Mello Xavier agradece apoio de angolanos e santomenses

O empresário Mello Xavier agradeceu, ontem, o empenho dos Governos de Angola e de São Tomé e Príncipe na solução do diferendo de mais de nove anos, que culminou com a devolução, no dia 9, da Cervejeira Rosema, de que é proprietário, naquele arquipélago.

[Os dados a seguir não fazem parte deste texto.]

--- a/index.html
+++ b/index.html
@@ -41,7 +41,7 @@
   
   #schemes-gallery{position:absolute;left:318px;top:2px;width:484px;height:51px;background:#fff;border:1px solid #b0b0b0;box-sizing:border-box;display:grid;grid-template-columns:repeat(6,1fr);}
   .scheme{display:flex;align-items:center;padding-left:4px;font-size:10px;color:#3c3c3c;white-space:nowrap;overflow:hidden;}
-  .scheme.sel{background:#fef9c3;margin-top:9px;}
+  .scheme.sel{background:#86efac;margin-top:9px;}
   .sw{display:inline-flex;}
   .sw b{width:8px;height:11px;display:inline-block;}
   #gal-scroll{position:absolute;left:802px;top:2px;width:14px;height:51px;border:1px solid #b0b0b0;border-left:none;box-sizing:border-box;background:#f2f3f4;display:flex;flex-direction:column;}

22/05/2019  Última atualização 12H48
Dombele Bernardo | Edições Novembro © Fotografia por: Empresário prepara mais investimentos no arquipélago

Mello Xavier, que esteve na semana passada no arquipélago, projecta novos investimentos na Rosema, com a produção de água mineral, refrigerantes e o ressurgimento de uma segunda marca de cerveja, a Criola, abandonada pelo grupo que havia “tomado” a fábrica, em 2009, até o Tribunal Regional de Lembá, localizado a norte de São Tomé, ter transferido a seu favor a posse da Cervejeira. “Temos muitos planos para São Tomé e Príncipe. Vamos, dentro de dias, mandar alguns especialistas à fábrica, para avaliar os danos causados durante este tempo todo em que estivemos fora e as necessidades de investimento”, explicou o empresário, que prevê reaproveitar antigos funcionários expulsos pelos Irmãos Monteiro.
Mello Xavier adquiriu a fábrica, construída por empresários alemães da antiga RDA, num concurso público internacional, supervisionado pelo Banco Mundial. O empresário foi incentivado pelo Acordo Recíproco de Protecção de Investimentos, assinado em 1995, entre os dois Estados. O empresário pôs em marcha um plano de modernização e ampliação da fábrica. Investiu mais de quatro milhões de dólares e tornou a Rosema na principal unidade fabril do arquipélago. Os investimentos na Rosema foram interrompidos em 2009, devido a um diferendo que envolveu, em Angola, Mello Xavier e uma outra empresa angolana. Desde então, o empresário lutava, na justiça, para reaver a fábrica, que era administrada pelo cidadão são tomense Domingos Monteiro (Nino Monteiro), um político do MLSTP-PSD, principal partido da oposição, tido como próximo do anterior Primeiro-Ministro, Patrice Trovoada.
Nino Monteiro foi indicado fiel depositário da fábrica, depois de um contencioso movido em Luanda contra o empresário Mello Xavier, por uma empresa também angolana, a JAR, num negócio envolvendo dois navios.
Na sequência do diferendo, o Tribunal Marítimo de Luanda solicitou, em 2009, ao Supremo Tribunal de São Tomé e Príncipe, através de uma Carta Rogatória, a penhora dos bens da sociedade Ridux Lda, em São Tomé, designadamente a Rosema, para o pagamento total da dívida em causa.
Entretanto, Mello Xavier conseguiu provar às autoridades judiciárias angolanas que tinha razão. Em Dezembro de 2017, o Tribunal Supremo de Angola escreve para o Supremo Tribunal de Justiça de São Tomé e Príncipe, solicitando a devolução da Carta Rogatória, que impunha o cumprimento da decisão judicial.

Atenção aos acordos

Após os transtornos que viveu desde que ficou sem a fábrica até reavê-la, Mello Xavier defende a introdução, nos acordos, de normas claras sobre a resolução de conflitos, complementar ao Acordo de Promoção e Protecção Recíproca de Investimentos entre Angola e São Tomé e Príncipe,
Assinado em 1995, o documento vem criar condições favoráveis para in-vestimentos de nacionais ou sociedades de um Esta-do em território de outro, estimular as iniciativas privadas, incrementando o bem-estar entre os povos, além de intensificar a cooperação económica entre os dois Estados. “Mas neste documento não está claro o que deve ser feito em caso de conflito entre empresas abrangidas pelo acordo”.